GIVEN INFORMATION:
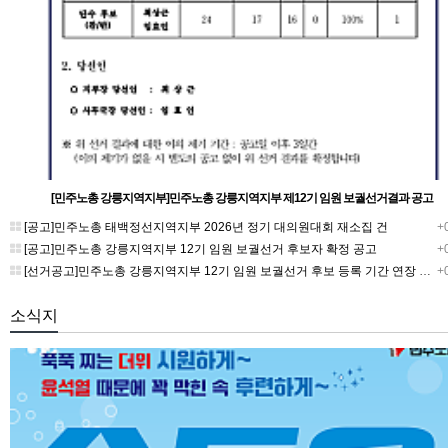
[민주노총 강릉지역지부]민주노총 강릉지역지부 제12기 임원 보궐선거결과 공고
[공고]민주노총 태백정선지역지부 2026년 정기 대의원대회 재소집 건
+0
[공고]민주노총 강릉지역지부 12기 임원 보궐선거 후보자 확정 공고
+0
[선거공고]민주노총 강릉지역지부 12기 임원 보궐선거 후보 등록 기간 연장 공고
+0
소식지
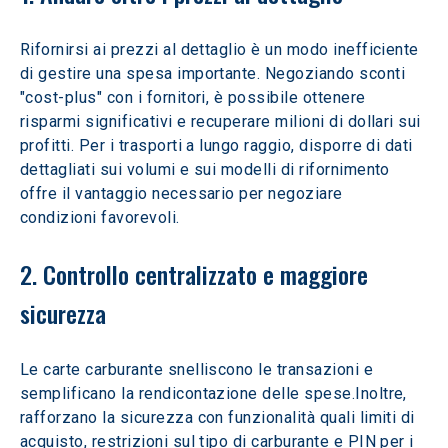
Rifornirsi ai prezzi al dettaglio è un modo inefficiente 
di gestire una spesa importante. Negoziando sconti 
"cost-plus" con i fornitori, è possibile ottenere 
risparmi significativi e recuperare milioni di dollari sui 
profitti. Per i trasporti a lungo raggio, disporre di dati 
dettagliati sui volumi e sui modelli di rifornimento 
offre il vantaggio necessario per negoziare 
condizioni favorevoli.
2. Controllo centralizzato e maggiore 
sicurezza
Le carte carburante snelliscono le transazioni e 
semplificano la rendicontazione delle spese.
Inoltre, 
rafforzano la sicurezza con funzionalità quali limiti di 
acquisto, restrizioni sul tipo di carburante e PIN per i 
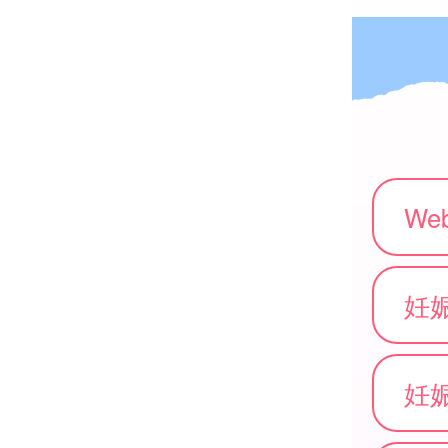
W
妊
妊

PROBLEM DETAILS: Repeat all of the records verbatim, leaving out the pictures.

FINAL ANSWER:
[민주노총 강릉지역지부]민주노총 강릉지역지부 제12기 임원 보궐선거결과 공고
[공고]민주노총 태백정선지역지부 2026년 정기 대의원대회 재소집 건
+0
[공고]민주노총 강릉지역지부 12기 임원 보궐선거 후보자 확정 공고
+0
[선거공고]민주노총 강릉지역지부 12기 임원 보궐선거 후보 등록 기간 연장 공고
+0
소식지
Rifornirsi ai prezzi al dettaglio è un modo inefficiente 
di gestire una spesa importante. Negoziando sconti 
"cost-plus" con i fornitori, è possibile ottenere 
risparmi significativi e recuperare milioni di dollari sui 
profitti. Per i trasporti a lungo raggio, disporre di dati 
dettagliati sui volumi e sui modelli di rifornimento 
offre il vantaggio necessario per negoziare 
condizioni favorevoli.
2. Controllo centralizzato e maggiore 
sicurezza
Le carte carburante snelliscono le transazioni e 
semplificano la rendicontazione delle spese.
Inoltre, 
rafforzano la sicurezza con funzionalità quali limiti di 
acquisto, restrizioni sul tipo di carburante e PIN per i 
W
妊
妊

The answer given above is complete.